On the other hand, the entrepreneur points out that it is the ideal time in Latin America to grow, since there is a change of thought in terms of food: people are beginning to look for healthier alternatives, but without resigning flavors.
"There are changes in food preferences on the part of consumers, we are living a 'Lehman Brothers' of this industry," illustrates Muchnik, comparing the moment of food companies with the crisis of subprime mortgages.
In this sense, the founder of NotCo sees this paradigm shift and Bezos' investment in his company as an opportunity for the region, which historically produced food, to play in the big leagues of biotech and foodtech, as it is called to the specialized technologists in biology and food, respectively."It would be a mistake not to feel this as a signal to Latin America that there is an open industry, upside down - no more Free Markets or Cornershops are needed - there is nothing better than entering a meeting and knowing at 5 minutes that your idea liked and can change the world, "adds Muchnick.

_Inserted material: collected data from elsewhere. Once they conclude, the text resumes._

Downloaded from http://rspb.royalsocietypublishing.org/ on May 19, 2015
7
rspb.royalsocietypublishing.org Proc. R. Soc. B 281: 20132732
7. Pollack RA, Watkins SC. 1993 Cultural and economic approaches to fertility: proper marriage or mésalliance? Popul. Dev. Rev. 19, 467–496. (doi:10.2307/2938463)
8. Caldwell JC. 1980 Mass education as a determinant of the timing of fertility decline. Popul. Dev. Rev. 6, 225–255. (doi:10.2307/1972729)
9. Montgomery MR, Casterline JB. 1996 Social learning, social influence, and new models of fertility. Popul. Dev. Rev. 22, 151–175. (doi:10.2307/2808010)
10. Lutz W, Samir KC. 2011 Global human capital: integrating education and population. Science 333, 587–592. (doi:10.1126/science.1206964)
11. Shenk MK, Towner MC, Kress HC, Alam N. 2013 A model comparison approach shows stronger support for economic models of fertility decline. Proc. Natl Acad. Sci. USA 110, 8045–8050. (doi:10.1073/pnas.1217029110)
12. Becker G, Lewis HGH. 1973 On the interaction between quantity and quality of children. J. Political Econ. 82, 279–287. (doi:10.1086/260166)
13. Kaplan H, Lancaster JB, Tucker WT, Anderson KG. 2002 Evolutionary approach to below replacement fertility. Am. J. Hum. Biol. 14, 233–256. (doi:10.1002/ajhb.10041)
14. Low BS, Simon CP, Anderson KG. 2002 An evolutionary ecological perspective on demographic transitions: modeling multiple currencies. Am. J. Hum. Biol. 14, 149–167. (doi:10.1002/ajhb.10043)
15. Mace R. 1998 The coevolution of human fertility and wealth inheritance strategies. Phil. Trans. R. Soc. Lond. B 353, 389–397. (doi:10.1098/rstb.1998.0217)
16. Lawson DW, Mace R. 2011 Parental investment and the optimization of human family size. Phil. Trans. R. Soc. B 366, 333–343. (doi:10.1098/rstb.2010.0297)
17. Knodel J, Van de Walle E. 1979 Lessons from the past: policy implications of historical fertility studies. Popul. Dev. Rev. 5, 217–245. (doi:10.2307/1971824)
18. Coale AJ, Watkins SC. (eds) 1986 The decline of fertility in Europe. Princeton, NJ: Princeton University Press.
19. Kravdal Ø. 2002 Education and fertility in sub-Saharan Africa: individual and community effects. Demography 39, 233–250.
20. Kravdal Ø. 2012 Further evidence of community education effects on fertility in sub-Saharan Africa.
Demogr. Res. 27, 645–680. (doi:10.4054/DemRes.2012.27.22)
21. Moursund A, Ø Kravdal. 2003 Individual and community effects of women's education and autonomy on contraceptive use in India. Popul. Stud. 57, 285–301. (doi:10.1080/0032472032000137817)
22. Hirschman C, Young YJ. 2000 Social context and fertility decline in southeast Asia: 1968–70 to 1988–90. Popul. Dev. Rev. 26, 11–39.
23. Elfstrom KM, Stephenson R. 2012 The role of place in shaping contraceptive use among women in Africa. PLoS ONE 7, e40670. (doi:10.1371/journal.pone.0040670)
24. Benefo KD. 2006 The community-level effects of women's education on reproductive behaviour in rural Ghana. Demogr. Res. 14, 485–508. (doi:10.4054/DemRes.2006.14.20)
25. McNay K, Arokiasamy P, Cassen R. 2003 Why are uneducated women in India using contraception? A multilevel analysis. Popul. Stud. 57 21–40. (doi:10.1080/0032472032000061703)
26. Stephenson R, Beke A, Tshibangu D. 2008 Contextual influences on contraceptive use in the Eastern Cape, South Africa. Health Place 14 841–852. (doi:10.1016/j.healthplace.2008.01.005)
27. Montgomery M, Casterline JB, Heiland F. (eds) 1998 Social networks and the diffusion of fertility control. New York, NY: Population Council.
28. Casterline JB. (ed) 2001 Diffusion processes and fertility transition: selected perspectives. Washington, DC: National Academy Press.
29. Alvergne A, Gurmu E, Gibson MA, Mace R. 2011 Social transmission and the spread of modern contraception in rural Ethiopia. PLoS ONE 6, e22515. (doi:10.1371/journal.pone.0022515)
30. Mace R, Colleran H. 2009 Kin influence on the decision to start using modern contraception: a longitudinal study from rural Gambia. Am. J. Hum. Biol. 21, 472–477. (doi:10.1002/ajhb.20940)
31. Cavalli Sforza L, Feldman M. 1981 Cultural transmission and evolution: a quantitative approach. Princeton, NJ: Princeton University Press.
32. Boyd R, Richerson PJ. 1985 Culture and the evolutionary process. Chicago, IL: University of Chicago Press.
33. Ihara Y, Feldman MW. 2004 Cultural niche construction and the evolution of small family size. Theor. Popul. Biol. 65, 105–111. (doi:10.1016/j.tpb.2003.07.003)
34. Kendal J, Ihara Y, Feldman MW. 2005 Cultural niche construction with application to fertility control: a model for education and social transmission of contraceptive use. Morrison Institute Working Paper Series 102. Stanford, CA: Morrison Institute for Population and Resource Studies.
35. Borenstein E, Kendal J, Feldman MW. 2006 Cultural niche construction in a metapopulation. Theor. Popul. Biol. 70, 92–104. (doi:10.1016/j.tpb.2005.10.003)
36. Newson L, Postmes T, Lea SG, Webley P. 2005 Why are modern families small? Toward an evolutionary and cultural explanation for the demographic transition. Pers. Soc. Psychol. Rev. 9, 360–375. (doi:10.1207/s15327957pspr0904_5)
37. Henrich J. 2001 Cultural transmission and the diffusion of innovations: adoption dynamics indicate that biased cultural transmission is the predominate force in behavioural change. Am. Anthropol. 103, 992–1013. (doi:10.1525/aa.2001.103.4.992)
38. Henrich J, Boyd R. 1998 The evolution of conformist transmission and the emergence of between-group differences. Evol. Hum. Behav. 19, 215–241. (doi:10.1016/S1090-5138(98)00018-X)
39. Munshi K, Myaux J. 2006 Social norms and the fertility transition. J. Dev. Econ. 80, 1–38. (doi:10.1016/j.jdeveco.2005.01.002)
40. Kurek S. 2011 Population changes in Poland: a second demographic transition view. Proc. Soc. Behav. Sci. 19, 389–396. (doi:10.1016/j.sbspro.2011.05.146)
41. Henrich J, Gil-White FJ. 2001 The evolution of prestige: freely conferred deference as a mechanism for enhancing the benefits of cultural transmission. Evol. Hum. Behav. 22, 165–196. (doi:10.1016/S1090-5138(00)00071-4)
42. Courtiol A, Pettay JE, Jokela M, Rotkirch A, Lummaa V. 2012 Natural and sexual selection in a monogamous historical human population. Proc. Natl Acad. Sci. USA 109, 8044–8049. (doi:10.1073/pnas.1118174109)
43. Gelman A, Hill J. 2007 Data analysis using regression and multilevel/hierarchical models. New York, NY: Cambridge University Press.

In addition, he thinks that "it does not matter which country the startup comes from, because it does not have to do with the proximity, but with the mindset (mental outline) that entrepreneurship has". In this sense, he confesses: "From day one we dreamed of arriving in the USA".
That boy's dream is now reconfigured. NotCo takes out a unicorn sheet and wants to hit the jump to get into the top of the biotech competition. He already has the backing of a giant and 30 million reasons to shout his goal in the Silicon Valley.